(Data for analysis Opens)

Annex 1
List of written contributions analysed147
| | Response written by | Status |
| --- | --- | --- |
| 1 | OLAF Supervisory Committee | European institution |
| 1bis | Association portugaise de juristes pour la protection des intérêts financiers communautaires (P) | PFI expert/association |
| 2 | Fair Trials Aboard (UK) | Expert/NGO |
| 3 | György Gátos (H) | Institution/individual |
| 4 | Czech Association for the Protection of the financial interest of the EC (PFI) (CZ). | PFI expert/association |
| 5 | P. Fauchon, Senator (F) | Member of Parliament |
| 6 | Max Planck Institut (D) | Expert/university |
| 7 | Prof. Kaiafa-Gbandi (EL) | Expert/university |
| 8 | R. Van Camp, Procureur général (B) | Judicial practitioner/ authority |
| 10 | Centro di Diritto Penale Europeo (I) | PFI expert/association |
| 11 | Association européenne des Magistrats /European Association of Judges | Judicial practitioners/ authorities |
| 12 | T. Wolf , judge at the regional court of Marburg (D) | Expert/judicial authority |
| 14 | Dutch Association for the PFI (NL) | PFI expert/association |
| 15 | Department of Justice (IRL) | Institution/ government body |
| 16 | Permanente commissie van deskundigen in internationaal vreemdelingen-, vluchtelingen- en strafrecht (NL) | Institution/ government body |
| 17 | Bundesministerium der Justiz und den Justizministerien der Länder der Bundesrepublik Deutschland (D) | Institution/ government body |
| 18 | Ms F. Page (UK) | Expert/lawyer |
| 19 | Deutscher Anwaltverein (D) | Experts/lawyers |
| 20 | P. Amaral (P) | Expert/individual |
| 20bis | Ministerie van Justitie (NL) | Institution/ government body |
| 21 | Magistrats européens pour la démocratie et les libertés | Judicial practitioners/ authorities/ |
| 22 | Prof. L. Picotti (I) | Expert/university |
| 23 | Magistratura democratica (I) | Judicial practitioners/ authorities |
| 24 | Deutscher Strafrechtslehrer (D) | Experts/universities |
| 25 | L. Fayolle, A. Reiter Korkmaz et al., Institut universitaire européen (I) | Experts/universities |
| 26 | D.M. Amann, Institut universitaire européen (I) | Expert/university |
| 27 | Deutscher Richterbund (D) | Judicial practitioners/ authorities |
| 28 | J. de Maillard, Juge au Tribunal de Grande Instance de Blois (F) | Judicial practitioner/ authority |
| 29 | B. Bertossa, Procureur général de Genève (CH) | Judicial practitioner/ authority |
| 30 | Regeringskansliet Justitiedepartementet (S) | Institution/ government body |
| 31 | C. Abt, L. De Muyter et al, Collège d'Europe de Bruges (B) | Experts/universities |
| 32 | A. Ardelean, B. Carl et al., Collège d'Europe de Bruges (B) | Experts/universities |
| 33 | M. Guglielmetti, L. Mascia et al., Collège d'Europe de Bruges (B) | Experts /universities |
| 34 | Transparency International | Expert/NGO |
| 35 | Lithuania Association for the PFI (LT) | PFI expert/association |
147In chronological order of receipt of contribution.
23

(Data for analysis Closes)

Exercise description:
Start with the line above that contains "(B) | Judicial practitioner/ authority |" and stop after the line that contains "(D) | Experts/universities |". Output those lines exactly, and only those.

Exercise output:
| 8 | R. Van Camp, Procureur général (B) | Judicial practitioner/ authority |
| 10 | Centro di Diritto Penale Europeo (I) | PFI expert/association |
| 11 | Association européenne des Magistrats /European Association of Judges | Judicial practitioners/ authorities |
| 12 | T. Wolf , judge at the regional court of Marburg (D) | Expert/judicial authority |
| 14 | Dutch Association for the PFI (NL) | PFI expert/association |
| 15 | Department of Justice (IRL) | Institution/ government body |
| 16 | Permanente commissie van deskundigen in internationaal vreemdelingen-, vluchtelingen- en strafrecht (NL) | Institution/ government body |
| 17 | Bundesministerium der Justiz und den Justizministerien der Länder der Bundesrepublik Deutschland (D) | Institution/ government body |
| 18 | Ms F. Page (UK) | Expert/lawyer |
| 19 | Deutscher Anwaltverein (D) | Experts/lawyers |
| 20 | P. Amaral (P) | Expert/individual |
| 20bis | Ministerie van Justitie (NL) | Institution/ government body |
| 21 | Magistrats européens pour la démocratie et les libertés | Judicial practitioners/ authorities/ |
| 22 | Prof. L. Picotti (I) | Expert/university |
| 23 | Magistratura democratica (I) | Judicial practitioners/ authorities |
| 24 | Deutscher Strafrechtslehrer (D) | Experts/universities |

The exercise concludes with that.